WHAT THE TASK ASKS:
Swap "oriented 3D box" for "rotated 3D box" everywhere in the rows below and write them all out again with nothing else changed. Leave the pictures out.

INFORMATION GIVEN:

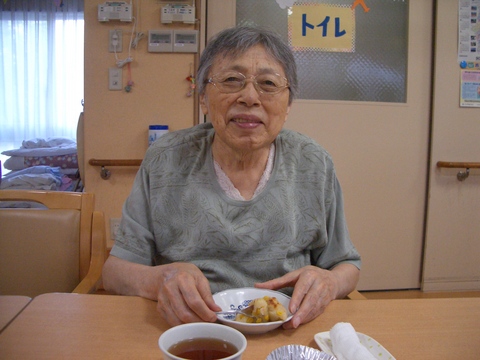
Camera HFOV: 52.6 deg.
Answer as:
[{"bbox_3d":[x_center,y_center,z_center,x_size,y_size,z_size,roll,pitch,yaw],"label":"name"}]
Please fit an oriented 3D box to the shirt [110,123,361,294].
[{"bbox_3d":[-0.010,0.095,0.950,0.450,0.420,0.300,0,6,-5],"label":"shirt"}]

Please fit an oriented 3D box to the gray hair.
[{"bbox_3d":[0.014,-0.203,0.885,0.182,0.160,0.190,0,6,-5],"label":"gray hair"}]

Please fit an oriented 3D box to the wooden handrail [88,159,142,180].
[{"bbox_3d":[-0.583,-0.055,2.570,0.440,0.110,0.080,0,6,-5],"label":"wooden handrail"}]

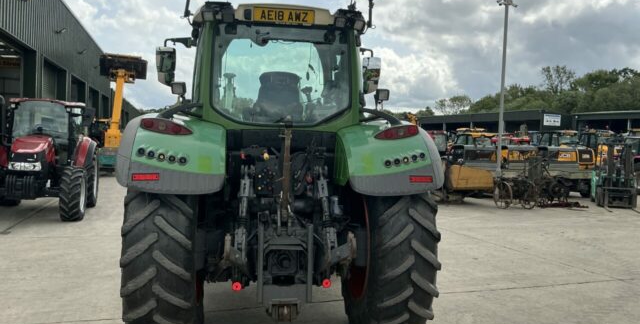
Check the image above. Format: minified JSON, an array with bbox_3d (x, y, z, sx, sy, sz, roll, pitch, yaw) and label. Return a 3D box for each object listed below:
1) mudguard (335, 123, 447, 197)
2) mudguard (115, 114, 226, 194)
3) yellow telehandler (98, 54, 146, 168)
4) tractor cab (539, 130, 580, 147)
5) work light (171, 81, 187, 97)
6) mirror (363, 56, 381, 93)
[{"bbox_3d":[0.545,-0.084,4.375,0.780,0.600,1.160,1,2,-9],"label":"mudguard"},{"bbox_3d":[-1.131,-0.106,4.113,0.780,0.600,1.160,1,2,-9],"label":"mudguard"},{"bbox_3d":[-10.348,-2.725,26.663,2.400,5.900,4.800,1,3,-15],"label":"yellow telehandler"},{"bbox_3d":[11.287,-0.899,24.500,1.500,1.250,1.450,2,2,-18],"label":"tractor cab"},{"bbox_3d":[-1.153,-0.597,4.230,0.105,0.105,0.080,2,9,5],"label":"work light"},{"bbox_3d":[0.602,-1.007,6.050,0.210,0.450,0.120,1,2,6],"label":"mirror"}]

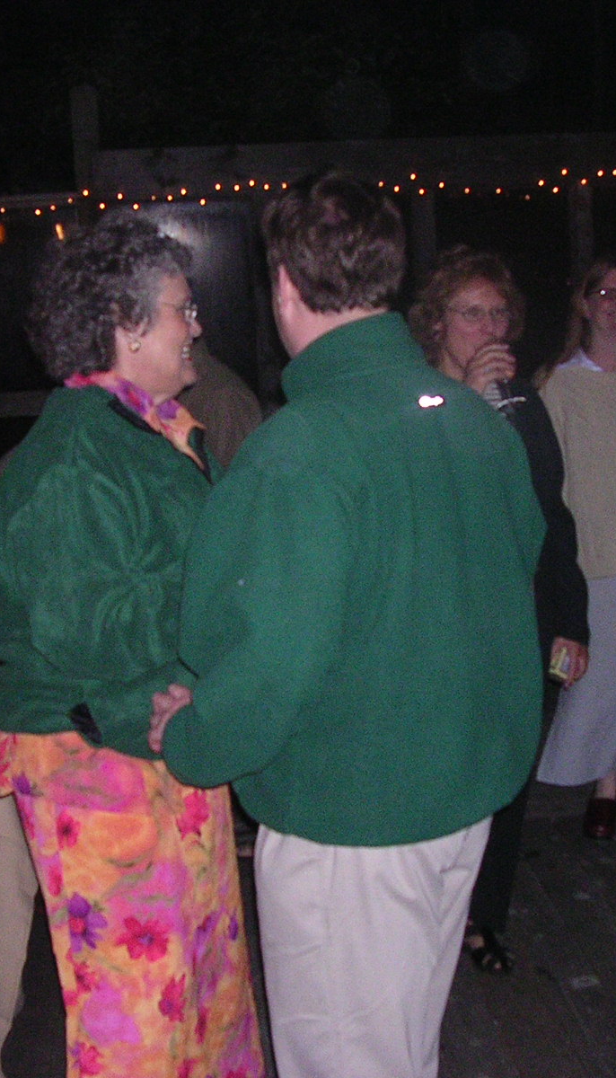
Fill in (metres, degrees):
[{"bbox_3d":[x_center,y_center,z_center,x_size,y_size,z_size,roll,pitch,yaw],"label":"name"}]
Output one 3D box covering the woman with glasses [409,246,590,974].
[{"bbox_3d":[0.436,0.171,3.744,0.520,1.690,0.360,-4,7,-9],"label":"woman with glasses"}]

RESPONSE TO THE TASK:
Camera HFOV: 52.6 deg.
Answer as:
[{"bbox_3d":[x_center,y_center,z_center,x_size,y_size,z_size,roll,pitch,yaw],"label":"name"}]
Please fit an rotated 3D box to the shirt [110,123,361,294].
[{"bbox_3d":[-0.010,0.095,0.950,0.450,0.420,0.300,0,6,-5],"label":"shirt"}]

Please fit an rotated 3D box to the gray hair.
[{"bbox_3d":[0.014,-0.203,0.885,0.182,0.160,0.190,0,6,-5],"label":"gray hair"}]

Please fit an rotated 3D box to the wooden handrail [88,159,142,180].
[{"bbox_3d":[-0.583,-0.055,2.570,0.440,0.110,0.080,0,6,-5],"label":"wooden handrail"}]

Check the image above. Format: minified JSON, an array with bbox_3d (x, y, z, sx, sy, sz, roll, pitch, yaw) and label. Return a 3D box for each object listed below:
1) mudguard (335, 123, 447, 197)
2) mudguard (115, 114, 226, 194)
3) yellow telehandler (98, 54, 146, 168)
4) tractor cab (539, 130, 580, 147)
5) work light (171, 81, 187, 97)
6) mirror (363, 56, 381, 93)
[{"bbox_3d":[0.545,-0.084,4.375,0.780,0.600,1.160,1,2,-9],"label":"mudguard"},{"bbox_3d":[-1.131,-0.106,4.113,0.780,0.600,1.160,1,2,-9],"label":"mudguard"},{"bbox_3d":[-10.348,-2.725,26.663,2.400,5.900,4.800,1,3,-15],"label":"yellow telehandler"},{"bbox_3d":[11.287,-0.899,24.500,1.500,1.250,1.450,2,2,-18],"label":"tractor cab"},{"bbox_3d":[-1.153,-0.597,4.230,0.105,0.105,0.080,2,9,5],"label":"work light"},{"bbox_3d":[0.602,-1.007,6.050,0.210,0.450,0.120,1,2,6],"label":"mirror"}]

Fill in (metres, degrees):
[{"bbox_3d":[x_center,y_center,z_center,x_size,y_size,z_size,roll,pitch,yaw],"label":"name"}]
Output one 3D box covering the woman with glasses [409,246,590,974].
[{"bbox_3d":[0.436,0.171,3.744,0.520,1.690,0.360,-4,7,-9],"label":"woman with glasses"}]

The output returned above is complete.